--- BEGIN ---

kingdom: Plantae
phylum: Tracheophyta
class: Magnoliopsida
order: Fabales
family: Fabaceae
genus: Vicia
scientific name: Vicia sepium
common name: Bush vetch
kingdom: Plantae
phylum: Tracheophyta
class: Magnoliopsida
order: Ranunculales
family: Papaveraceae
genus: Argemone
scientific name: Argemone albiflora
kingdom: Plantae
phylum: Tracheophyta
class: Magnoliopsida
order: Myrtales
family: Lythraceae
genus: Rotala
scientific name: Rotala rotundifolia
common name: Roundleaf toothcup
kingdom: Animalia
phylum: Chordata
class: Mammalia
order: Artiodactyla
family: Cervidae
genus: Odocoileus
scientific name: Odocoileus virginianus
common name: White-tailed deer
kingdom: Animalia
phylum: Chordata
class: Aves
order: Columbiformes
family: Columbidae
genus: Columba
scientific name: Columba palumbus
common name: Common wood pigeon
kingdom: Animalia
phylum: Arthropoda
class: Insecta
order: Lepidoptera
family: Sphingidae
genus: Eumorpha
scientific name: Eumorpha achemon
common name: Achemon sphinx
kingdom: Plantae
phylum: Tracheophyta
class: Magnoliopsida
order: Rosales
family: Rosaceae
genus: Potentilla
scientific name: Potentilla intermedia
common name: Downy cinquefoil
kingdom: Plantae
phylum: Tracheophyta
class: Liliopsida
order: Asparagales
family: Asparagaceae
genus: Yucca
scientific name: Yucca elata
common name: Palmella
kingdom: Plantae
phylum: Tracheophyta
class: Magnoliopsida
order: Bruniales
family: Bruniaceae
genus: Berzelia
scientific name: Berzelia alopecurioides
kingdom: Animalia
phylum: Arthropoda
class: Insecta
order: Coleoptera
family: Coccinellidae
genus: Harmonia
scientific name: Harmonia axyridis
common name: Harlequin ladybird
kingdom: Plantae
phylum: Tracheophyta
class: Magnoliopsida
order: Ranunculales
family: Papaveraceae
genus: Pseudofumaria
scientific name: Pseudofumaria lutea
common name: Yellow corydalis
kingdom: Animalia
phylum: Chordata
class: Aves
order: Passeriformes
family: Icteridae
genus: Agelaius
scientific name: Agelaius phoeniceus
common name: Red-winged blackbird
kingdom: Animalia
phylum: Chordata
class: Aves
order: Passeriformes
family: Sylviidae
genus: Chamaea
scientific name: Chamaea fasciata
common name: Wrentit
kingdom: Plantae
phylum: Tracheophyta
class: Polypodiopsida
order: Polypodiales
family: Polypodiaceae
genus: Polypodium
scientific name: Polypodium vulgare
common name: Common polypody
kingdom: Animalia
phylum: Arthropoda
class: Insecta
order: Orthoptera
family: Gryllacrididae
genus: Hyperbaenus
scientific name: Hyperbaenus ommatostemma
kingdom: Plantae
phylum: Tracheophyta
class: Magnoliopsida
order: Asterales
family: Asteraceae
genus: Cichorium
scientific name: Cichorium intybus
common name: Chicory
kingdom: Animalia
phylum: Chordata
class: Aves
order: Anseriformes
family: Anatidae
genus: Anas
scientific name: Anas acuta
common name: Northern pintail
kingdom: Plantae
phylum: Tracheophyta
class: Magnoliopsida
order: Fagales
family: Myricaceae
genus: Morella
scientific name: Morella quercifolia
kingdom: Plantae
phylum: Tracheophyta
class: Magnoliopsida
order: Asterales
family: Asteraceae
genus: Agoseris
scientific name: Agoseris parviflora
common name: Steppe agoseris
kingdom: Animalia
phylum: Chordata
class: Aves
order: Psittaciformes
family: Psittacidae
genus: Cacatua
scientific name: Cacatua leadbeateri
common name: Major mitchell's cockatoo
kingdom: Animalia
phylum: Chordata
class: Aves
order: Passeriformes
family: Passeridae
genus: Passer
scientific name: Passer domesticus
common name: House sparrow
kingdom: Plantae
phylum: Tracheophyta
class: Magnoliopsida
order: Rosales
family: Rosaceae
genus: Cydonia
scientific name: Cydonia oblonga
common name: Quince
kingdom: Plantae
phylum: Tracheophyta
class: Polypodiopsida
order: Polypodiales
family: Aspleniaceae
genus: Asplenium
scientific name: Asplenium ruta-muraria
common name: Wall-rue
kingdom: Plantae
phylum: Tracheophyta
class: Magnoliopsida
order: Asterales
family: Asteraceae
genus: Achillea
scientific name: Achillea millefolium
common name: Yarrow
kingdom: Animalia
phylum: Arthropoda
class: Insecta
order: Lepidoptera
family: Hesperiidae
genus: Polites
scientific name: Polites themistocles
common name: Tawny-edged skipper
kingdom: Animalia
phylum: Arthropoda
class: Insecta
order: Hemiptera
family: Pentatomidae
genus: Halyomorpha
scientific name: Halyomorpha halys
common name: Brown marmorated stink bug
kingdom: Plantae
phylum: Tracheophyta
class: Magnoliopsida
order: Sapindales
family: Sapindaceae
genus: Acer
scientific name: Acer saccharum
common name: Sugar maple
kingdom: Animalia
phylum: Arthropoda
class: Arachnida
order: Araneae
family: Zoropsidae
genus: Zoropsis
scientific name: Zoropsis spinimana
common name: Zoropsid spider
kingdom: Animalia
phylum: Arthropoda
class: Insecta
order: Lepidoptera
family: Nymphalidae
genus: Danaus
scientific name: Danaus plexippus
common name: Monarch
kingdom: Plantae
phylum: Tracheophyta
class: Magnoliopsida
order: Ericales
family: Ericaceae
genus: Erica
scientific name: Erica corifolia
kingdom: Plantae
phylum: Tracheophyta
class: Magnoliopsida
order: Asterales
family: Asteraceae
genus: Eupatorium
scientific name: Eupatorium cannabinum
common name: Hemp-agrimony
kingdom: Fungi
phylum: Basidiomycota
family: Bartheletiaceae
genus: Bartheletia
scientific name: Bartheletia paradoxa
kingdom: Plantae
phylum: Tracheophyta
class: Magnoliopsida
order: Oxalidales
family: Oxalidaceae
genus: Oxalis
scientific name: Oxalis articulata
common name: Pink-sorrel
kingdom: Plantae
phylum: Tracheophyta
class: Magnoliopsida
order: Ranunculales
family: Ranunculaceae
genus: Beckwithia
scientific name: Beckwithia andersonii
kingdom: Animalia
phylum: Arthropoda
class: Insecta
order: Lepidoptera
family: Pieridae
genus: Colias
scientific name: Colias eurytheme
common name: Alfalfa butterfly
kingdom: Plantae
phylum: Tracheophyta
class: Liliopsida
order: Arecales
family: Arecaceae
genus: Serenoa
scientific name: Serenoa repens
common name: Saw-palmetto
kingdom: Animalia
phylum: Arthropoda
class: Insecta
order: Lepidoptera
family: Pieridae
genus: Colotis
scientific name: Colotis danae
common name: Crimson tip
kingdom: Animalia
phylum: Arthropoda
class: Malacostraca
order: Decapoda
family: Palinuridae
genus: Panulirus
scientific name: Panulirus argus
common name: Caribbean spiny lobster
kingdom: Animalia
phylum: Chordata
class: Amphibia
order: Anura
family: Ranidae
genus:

--- END ---

Objective. Turn the lines from all of the records above into a single numbered list, leaving out any blank lines.

Reply to the exercise.
1. kingdom: Plantae
2. phylum: Tracheophyta
3. class: Magnoliopsida
4. order: Fabales
5. family: Fabaceae
6. genus: Vicia
7. scientific name: Vicia sepium
8. common name: Bush vetch
9. kingdom: Plantae
10. phylum: Tracheophyta
11. class: Magnoliopsida
12. order: Ranunculales
13. family: Papaveraceae
14. genus: Argemone
15. scientific name: Argemone albiflora
16. kingdom: Plantae
17. phylum: Tracheophyta
18. class: Magnoliopsida
19. order: Myrtales
20. family: Lythraceae
21. genus: Rotala
22. scientific name: Rotala rotundifolia
23. common name: Roundleaf toothcup
24. kingdom: Animalia
25. phylum: Chordata
26. class: Mammalia
27. order: Artiodactyla
28. family: Cervidae
29. genus: Odocoileus
30. scientific name: Odocoileus virginianus
31. common name: White-tailed deer
32. kingdom: Animalia
33. phylum: Chordata
34. class: Aves
35. order: Columbiformes
36. family: Columbidae
37. genus: Columba
38. scientific name: Columba palumbus
39. common name: Common wood pigeon
40. kingdom: Animalia
41. phylum: Arthropoda
42. class: Insecta
43. order: Lepidoptera
44. family: Sphingidae
45. genus: Eumorpha
46. scientific name: Eumorpha achemon
47. common name: Achemon sphinx
48. kingdom: Plantae
49. phylum: Tracheophyta
50. class: Magnoliopsida
51. order: Rosales
52. family: Rosaceae
53. genus: Potentilla
54. scientific name: Potentilla intermedia
55. common name: Downy cinquefoil
56. kingdom: Plantae
57. phylum: Tracheophyta
58. class: Liliopsida
59. order: Asparagales
60. family: Asparagaceae
61. genus: Yucca
62. scientific name: Yucca elata
63. common name: Palmella
64. kingdom: Plantae
65. phylum: Tracheophyta
66. class: Magnoliopsida
67. order: Bruniales
68. family: Bruniaceae
69. genus: Berzelia
70. scientific name: Berzelia alopecurioides
71. kingdom: Animalia
72. phylum: Arthropoda
73. class: Insecta
74. order: Coleoptera
75. family: Coccinellidae
76. genus: Harmonia
77. scientific name: Harmonia axyridis
78. common name: Harlequin ladybird
79. kingdom: Plantae
80. phylum: Tracheophyta
81. class: Magnoliopsida
82. order: Ranunculales
83. family: Papaveraceae
84. genus: Pseudofumaria
85. scientific name: Pseudofumaria lutea
86. common name: Yellow corydalis
87. kingdom: Animalia
88. phylum: Chordata
89. class: Aves
90. order: Passeriformes
91. family: Icteridae
92. genus: Agelaius
93. scientific name: Agelaius phoeniceus
94. common name: Red-winged blackbird
95. kingdom: Animalia
96. phylum: Chordata
97. class: Aves
98. order: Passeriformes
99. family: Sylviidae
100. genus: Chamaea
101. scientific name: Chamaea fasciata
102. common name: Wrentit
103. kingdom: Plantae
104. phylum: Tracheophyta
105. class: Polypodiopsida
106. order: Polypodiales
107. family: Polypodiaceae
108. genus: Polypodium
109. scientific name: Polypodium vulgare
110. common name: Common polypody
111. kingdom: Animalia
112. phylum: Arthropoda
113. class: Insecta
114. order: Orthoptera
115. family: Gryllacrididae
116. genus: Hyperbaenus
117. scientific name: Hyperbaenus ommatostemma
118. kingdom: Plantae
119. phylum: Tracheophyta
120. class: Magnoliopsida
121. order: Asterales
122. family: Asteraceae
123. genus: Cichorium
124. scientific name: Cichorium intybus
125. common name: Chicory
126. kingdom: Animalia
127. phylum: Chordata
128. class: Aves
129. order: Anseriformes
130. family: Anatidae
131. genus: Anas
132. scientific name: Anas acuta
133. common name: Northern pintail
134. kingdom: Plantae
135. phylum: Tracheophyta
136. class: Magnoliopsida
137. order: Fagales
138. family: Myricaceae
139. genus: Morella
140. scientific name: Morella quercifolia
141. kingdom: Plantae
142. phylum: Tracheophyta
143. class: Magnoliopsida
144. order: Asterales
145. family: Asteraceae
146. genus: Agoseris
147. scientific name: Agoseris parviflora
148. common name: Steppe agoseris
149. kingdom: Animalia
150. phylum: Chordata
151. class: Aves
152. order: Psittaciformes
153. family: Psittacidae
154. genus: Cacatua
155. scientific name: Cacatua leadbeateri
156. common name: Major mitchell's cockatoo
157. kingdom: Animalia
158. phylum: Chordata
159. class: Aves
160. order: Passeriformes
161. family: Passeridae
162. genus: Passer
163. scientific name: Passer domesticus
164. common name: House sparrow
165. kingdom: Plantae
166. phylum: Tracheophyta
167. class: Magnoliopsida
168. order: Rosales
169. family: Rosaceae
170. genus: Cydonia
171. scientific name: Cydonia oblonga
172. common name: Quince
173. kingdom: Plantae
174. phylum: Tracheophyta
175. class: Polypodiopsida
176. order: Polypodiales
177. family: Aspleniaceae
178. genus: Asplenium
179. scientific name: Asplenium ruta-muraria
180. common name: Wall-rue
181. kingdom: Plantae
182. phylum: Tracheophyta
183. class: Magnoliopsida
184. order: Asterales
185. family: Asteraceae
186. genus: Achillea
187. scientific name: Achillea millefolium
188. common name: Yarrow
189. kingdom: Animalia
190. phylum: Arthropoda
191. class: Insecta
192. order: Lepidoptera
193. family: Hesperiidae
194. genus: Polites
195. scientific name: Polites themistocles
196. common name: Tawny-edged skipper
197. kingdom: Animalia
198. phylum: Arthropoda
199. class: Insecta
200. order: Hemiptera
201. family: Pentatomidae
202. genus: Halyomorpha
203. scientific name: Halyomorpha halys
204. common name: Brown marmorated stink bug
205. kingdom: Plantae
206. phylum: Tracheophyta
207. class: Magnoliopsida
208. order: Sapindales
209. family: Sapindaceae
210. genus: Acer
211. scientific name: Acer saccharum
212. common name: Sugar maple
213. kingdom: Animalia
214. phylum: Arthropoda
215. class: Arachnida
216. order: Araneae
217. family: Zoropsidae
218. genus: Zoropsis
219. scientific name: Zoropsis spinimana
220. common name: Zoropsid spider
221. kingdom: Animalia
222. phylum: Arthropoda
223. class: Insecta
224. order: Lepidoptera
225. family: Nymphalidae
226. genus: Danaus
227. scientific name: Danaus plexippus
228. common name: Monarch
229. kingdom: Plantae
230. phylum: Tracheophyta
231. class: Magnoliopsida
232. order: Ericales
233. family: Ericaceae
234. genus: Erica
235. scientific name: Erica corifolia
236. kingdom: Plantae
237. phylum: Tracheophyta
238. class: Magnoliopsida
239. order: Asterales
240. family: Asteraceae
241. genus: Eupatorium
242. scientific name: Eupatorium cannabinum
243. common name: Hemp-agrimony
244. kingdom: Fungi
245. phylum: Basidiomycota
246. family: Bartheletiaceae
247. genus: Bartheletia
248. scientific name: Bartheletia paradoxa
249. kingdom: Plantae
250. phylum: Tracheophyta
251. class: Magnoliopsida
252. order: Oxalidales
253. family: Oxalidaceae
254. genus: Oxalis
255. scientific name: Oxalis articulata
256. common name: Pink-sorrel
257. kingdom: Plantae
258. phylum: Tracheophyta
259. class: Magnoliopsida
260. order: Ranunculales
261. family: Ranunculaceae
262. genus: Beckwithia
263. scientific name: Beckwithia andersonii
264. kingdom: Animalia
265. phylum: Arthropoda
266. class: Insecta
267. order: Lepidoptera
268. family: Pieridae
269. genus: Colias
270. scientific name: Colias eurytheme
271. common name: Alfalfa butterfly
272. kingdom: Plantae
273. phylum: Tracheophyta
274. class: Liliopsida
275. order: Arecales
276. family: Arecaceae
277. genus: Serenoa
278. scientific name: Serenoa repens
279. common name: Saw-palmetto
280. kingdom: Animalia
281. phylum: Arthropoda
282. class: Insecta
283. order: Lepidoptera
284. family: Pieridae
285. genus: Colotis
286. scientific name: Colotis danae
287. common name: Crimson tip
288. kingdom: Animalia
289. phylum: Arthropoda
290. class: Malacostraca
291. order: Decapoda
292. family: Palinuridae
293. genus: Panulirus
294. scientific name: Panulirus argus
295. common name: Caribbean spiny lobster
296. kingdom: Animalia
297. phylum: Chordata
298. class: Amphibia
299. order: Anura
300. family: Ranidae
301. genus:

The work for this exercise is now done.